It’s become trite to say “sales has changed more in the past 5 years than in all preceding history.” Indulge me with leveraging this trite phrase. Usually, I look at these issues from the customer point of view, knowing that much of what has changed about sales has been a result of the changing buyers. Permit me to look internally only, let’s look within our own organizations and within our profession.
Let’s look at some of the things that have happened:
Content is king: Billions are invested in content development–much focused directly on customers, creating awareness, driving interest, creating demand, hopefully driving leads.
Beyond just content, marketing invests billions in other areas, all focused on helping create more customers and supporting sales through the entire buying cycle.
In the past 5 years, thousands of sales and marketing automation tools have hit the market, with thousands more every year. All these tools are intended to “help” sales people become more efficient, more productive, more knowledgeable, better prepared, more impactful.
Training has skyrocketed. Training in all forms, workshops, seminars, eLearning, webcasts, podcasts. It’s available where ever we turn. Where affordability might have been a barrier in the past, much is free or near free.

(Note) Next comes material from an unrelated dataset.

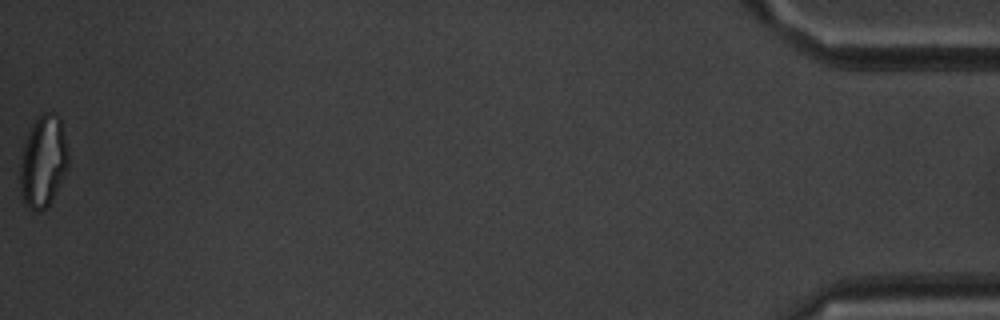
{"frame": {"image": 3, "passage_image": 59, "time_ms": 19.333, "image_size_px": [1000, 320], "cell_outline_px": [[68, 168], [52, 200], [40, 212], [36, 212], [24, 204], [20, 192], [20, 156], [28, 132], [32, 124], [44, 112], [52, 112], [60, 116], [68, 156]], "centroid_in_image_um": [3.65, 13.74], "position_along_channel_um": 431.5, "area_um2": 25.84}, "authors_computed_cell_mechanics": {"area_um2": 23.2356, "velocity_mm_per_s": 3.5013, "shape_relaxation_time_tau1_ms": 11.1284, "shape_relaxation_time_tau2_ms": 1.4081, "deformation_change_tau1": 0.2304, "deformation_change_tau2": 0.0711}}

Information and data available to sales people keeps growing. We can research each company, each individual understanding them in ways we have never been able to do in the past. We can “stalk” them through the digital world, develop relationships with them. We have analytic tools giving us insights on buying behaviors, propensity to buy, and all sorts of things–all focused on helping us talk to the right customer, at the right time, about the things most relevant to them.
We have new business models in sales, rather than having to be masters of everything, specialization reigns. There are prospectors, qualifiers, demoers, account managers, closers, product line specialist, value engineering specialists, support teams and resources—and of course all the tools and technologies enabling us to collaborate and communicate with everyone.
And then there are the thousands of blogs, articles, books, videos, podcasts all helping us be better, more productive and more efficient. You can attend conferences focused on every aspect of marketing and selling every week.
Yet, virtually every study shows sales performance flat to declining. The number of people making goal is horrible. While I haven’t seen research data, in our own consulting practice, we see skyrocketing CPOD (or the equivalent), declining overall productivity.
Time available for selling, voluntary attrition, employee satisfaction, absenteeism, and other indicators — all going in the wrong direction.
We see more data and articles focused on things like seller distraction (from all this help we are giving), cognitive overload (it’s a brain thing—Google it).
Somehow in a world of abundance of tools, information, training, content, data we are accomplishing less.
Perhaps it’s time to rethink things. Perhaps rather than more, we should be simplifying, focusing on the few things that are most critical, excelling in executing those.
Perhaps we should think of how we might to more with less, rather than the inverse.
Martin Schmalenbach says
I wonder what impact local & global economies have on this data?
I take your point though Dave.
We’ve been in discussions with CRM vendors for ages. They try to sell on reduced costs. We are incredibly well run, and whilst we wouldn’t say no to reduced costs, we are actually focused on increased and profitable revenue.
No tool by itself can bring that…
They can help, I get it.
I wonder if in all this spending on sales enablement etc, those buyers/users forgot one thing – their culture – that of the sales organization…?
Clients may have changed, client cultures have, especially since the financial crash. Sales cultures… maybe not so much.
Are sales people still incentivized largely as before? Is no real time given to adopting & practicing new behaviours? Is no true importance model by leaders for all this change? Are sales managers still being super sales people? Are sales people, marketers & collateral still largely about the vendor & its products?
David Brock says
Martin, sorry for the slow response. Undoubtedly, there are some economic and market impacts on the data, but we see similar issues across many industries, markets, and regions.
I think are on parallel paths in our thinking. Too often, many of the enablement technologies and approaches seem to ignore the culture, processes, and what works in the organization where they should be complementing and amplifying the best practices of the organization.
Christopher Ryan says
Really interesting article David. Agree that is trite to say “sales has changed more in the past 5 years than in all preceding history”. This is one of those completely untrue statements that becomes part of the popular lexicon. Yes, selling is changing (as is marketing) but the fact that these changes are not adding to sales productivity is not all that surprising.
As you suggest, the volume of new tools, training, content, data, etc. is adding to the complexity of the selling mission, and prospects are finding ways to avoid our best efforts. The best way to address this is not to find ways to sell better but rather to find ways to help people buy more easily.
David Brock says
Great points Christopher. The other day I was being interviewed, I was asked to comment on how much selling has changed. My response was, “Buying has changed profoundly, unfortunately selling hasn’t changed or kept pace with the change in buying.” Despite all the new tools, we are still making the same mistakes, only at higher volumes and velocities.